In the 1970s we were not allowed to sit behind the microphone and screen, unless we pass the screen and Arabic examination!? We also had daily debates, which were noted by my colleagues at that time (Abdelwahab Al-Mutawa, Mohammad Ibrahim, Dr. Youssef Al-Ibrahim, the late Fawzi Al-Khamis, Professor Zuhdi Abukhail, Professor Kawthar Matar, Laila Al-Atrash, and Zahabi Gabi) and others who were engaged in heated discussions about our news presentation in the previous night and we were learning much from these discussions.

Furthermore the then director of the TV (1974) Javad Maraqa, used to call me after I finish presenting the news and give me a yellow piece of paper which includes mistakes I made during the presentation. Not only that, but he was threatening me that he will terminate me if I repeat these errors in the next news.

The next day, when Zuhdi Abu Khalil sends notes containing errors made by the announcers, we feel shame. So this was making us work hard to learn Arabic language, and some of us specialized in it at the university.

 Today, we note that 90 percent of Radio and TV programmes use local dialect, contradicting the current law on protection of Arabic Language, therefore I believe that this requires reconsidering the selection of announcers and news editors?! This is because the State language is the classical Arabic based on the identity of the State, as has been stipulated in the constitution.

Then this law has come to re-emphasise the importance of using Arabic language, in accordance to the provisions of this law. 
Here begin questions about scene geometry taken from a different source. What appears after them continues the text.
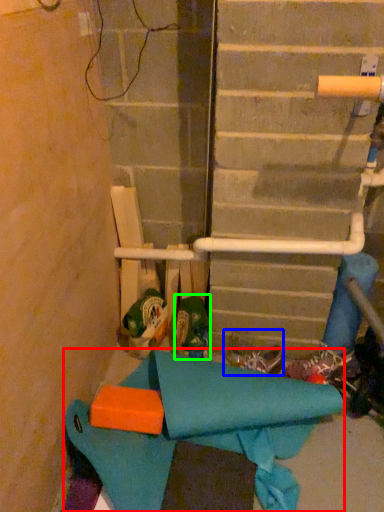
Question: Based on their relative distances, which object is farther from fabric (highlighted by a red box)? Choose from footwear (highlighted by a blue box) and footwear (highlighted by a green box).

Choices:
 (A) footwear
 (B) footwear

Answer: (A)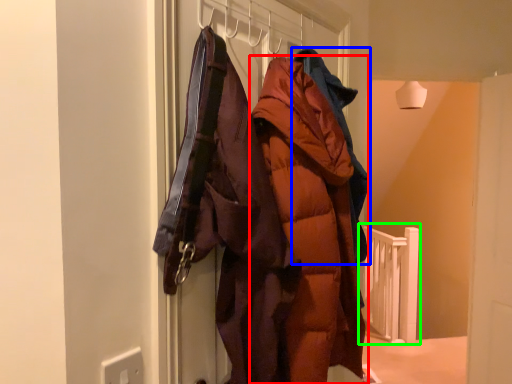
Question: Estimate the real-world distances between objects in this image. Which object is farther from coat (highlighted by a red box), jacket (highlighted by a blue box) or rail (highlighted by a green box)?

Choices:
 (A) jacket
 (B) rail

Answer: (B)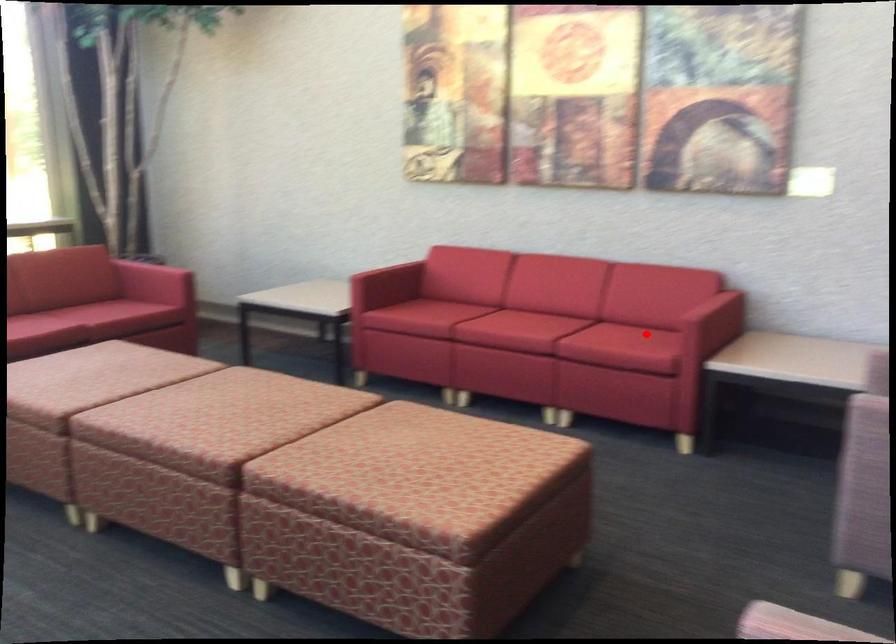
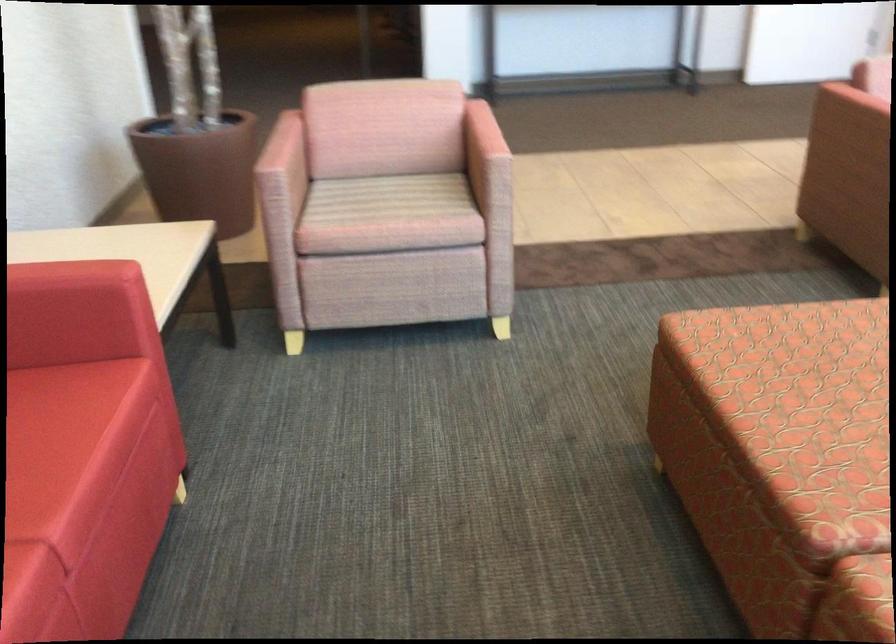
Find the pixel in the second image that matches the highlighted location in the first image.

(38, 408)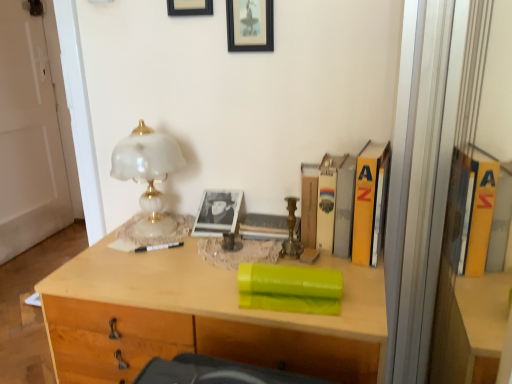
Where is `vacant space situated on the left part of black plastic pen at center`? The image size is (512, 384). vacant space situated on the left part of black plastic pen at center is located at coordinates point(100,259).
Therefore, the tests for admission of Radio and TV broadcaster should be based on the provisions of this law, keeping away from courtesies or partiality because announcer, who is not fluent in his language, will not convey the message properly. Of course, currently we are witnessing broadcasters who have not developed for 15 years, and some of them prefer talk shows in dialects, but when an official news come from the government, then confusion and stuttering appear on the announcer, as he/she is not able to deliver the news written in standard Arabic.
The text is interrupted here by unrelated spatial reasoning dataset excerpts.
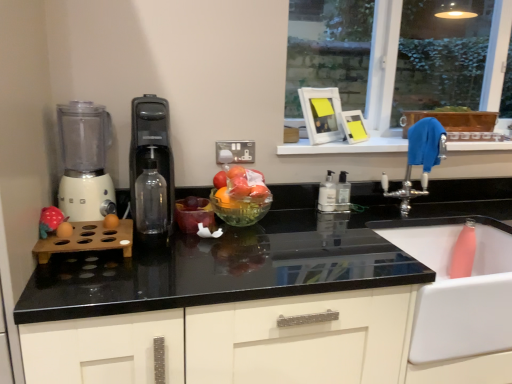
Question: From a real-world perspective, does silver metallic faucet at upper right sit lower than transparent glass bottle at center, marked as the 1th bottle in a left-to-right arrangement?

Choices:
 (A) no
 (B) yes

Answer: (A)

Question: Is silver metallic faucet at upper right thinner than transparent glass bottle at center, arranged as the 3th bottle when viewed from the right?

Choices:
 (A) yes
 (B) no

Answer: (B)

Question: Would you consider silver metallic faucet at upper right to be distant from transparent glass bottle at center, positioned as the 3th bottle in back-to-front order?

Choices:
 (A) yes
 (B) no

Answer: (B)

Question: Is the surface of silver metallic faucet at upper right in direct contact with transparent glass bottle at center, arranged as the 3th bottle when viewed from the right?

Choices:
 (A) yes
 (B) no

Answer: (B)

Question: Can we say silver metallic faucet at upper right lies outside transparent glass bottle at center, arranged as the 3th bottle when viewed from the right?

Choices:
 (A) no
 (B) yes

Answer: (B)

Question: Considering the relative sizes of silver metallic faucet at upper right and transparent glass bottle at center, which appears as the first bottle when viewed from the front, in the image provided, is silver metallic faucet at upper right bigger than transparent glass bottle at center, which appears as the first bottle when viewed from the front,?

Choices:
 (A) no
 (B) yes

Answer: (B)

Question: Does black plastic water dispenser at center have a lesser height compared to white plastic pump bottle at center, the 2th bottle when ordered from right to left?

Choices:
 (A) no
 (B) yes

Answer: (A)

Question: Does black plastic water dispenser at center have a greater width compared to white plastic pump bottle at center, placed as the 2th bottle when sorted from back to front?

Choices:
 (A) yes
 (B) no

Answer: (A)

Question: Can you confirm if black plastic water dispenser at center is taller than white plastic pump bottle at center, which is the second bottle from left to right?

Choices:
 (A) no
 (B) yes

Answer: (B)

Question: Can white plastic pump bottle at center, which is the second bottle from left to right, be found inside black plastic water dispenser at center?

Choices:
 (A) no
 (B) yes

Answer: (A)

Question: From a real-world perspective, is black plastic water dispenser at center below white plastic pump bottle at center, the second bottle viewed from the front?

Choices:
 (A) yes
 (B) no

Answer: (B)

Question: From a real-world perspective, is black plastic water dispenser at center located higher than white plastic pump bottle at center, the second bottle viewed from the front?

Choices:
 (A) yes
 (B) no

Answer: (A)

Question: Is matte pink plush toy at left smaller than translucent plastic bowl at center?

Choices:
 (A) no
 (B) yes

Answer: (B)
This Law is a road map to reform the course of education and media in our country. We say this, in recognition of the mistakes and trying to rectify it without taking a defensive position against those who believe that “The pioneering generation of media professionals adhere to a rigid Arabic language, which does not fit the new generations”.

This is not acceptable, because had the Arabic language been rigid and static, then the Holy Quran would not have been revealed in it; and science, knowledge, poetry and music would not have been preserved in it. 

Arabic is a civilization, identity preserver, and we want our sons and daughters to preserve this identity, because it is the future, and it is fine to master another language besides it. Finally, I believe that parents and educators should pay attention to this issue, and they should not feel proud that their children are fluent in English, while they know nothing about their mother tongue the Arabic language.